> Activity:
Look over the lines below. Report each one that includes the string "예정입니다".

(Stored data entries)
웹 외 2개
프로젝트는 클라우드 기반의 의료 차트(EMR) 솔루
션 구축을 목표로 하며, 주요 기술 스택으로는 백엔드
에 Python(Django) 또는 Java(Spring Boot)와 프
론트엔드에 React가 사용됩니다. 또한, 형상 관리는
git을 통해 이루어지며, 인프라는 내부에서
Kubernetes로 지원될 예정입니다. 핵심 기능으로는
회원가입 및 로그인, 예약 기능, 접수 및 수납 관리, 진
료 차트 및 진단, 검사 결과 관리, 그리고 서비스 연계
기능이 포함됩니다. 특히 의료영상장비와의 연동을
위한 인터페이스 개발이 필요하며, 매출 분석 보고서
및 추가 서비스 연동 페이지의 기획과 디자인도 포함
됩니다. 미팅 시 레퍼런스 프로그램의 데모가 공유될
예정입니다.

> Written response:
Kubernetes로 지원될 예정입니다. 핵심 기능으로는
예정입니다.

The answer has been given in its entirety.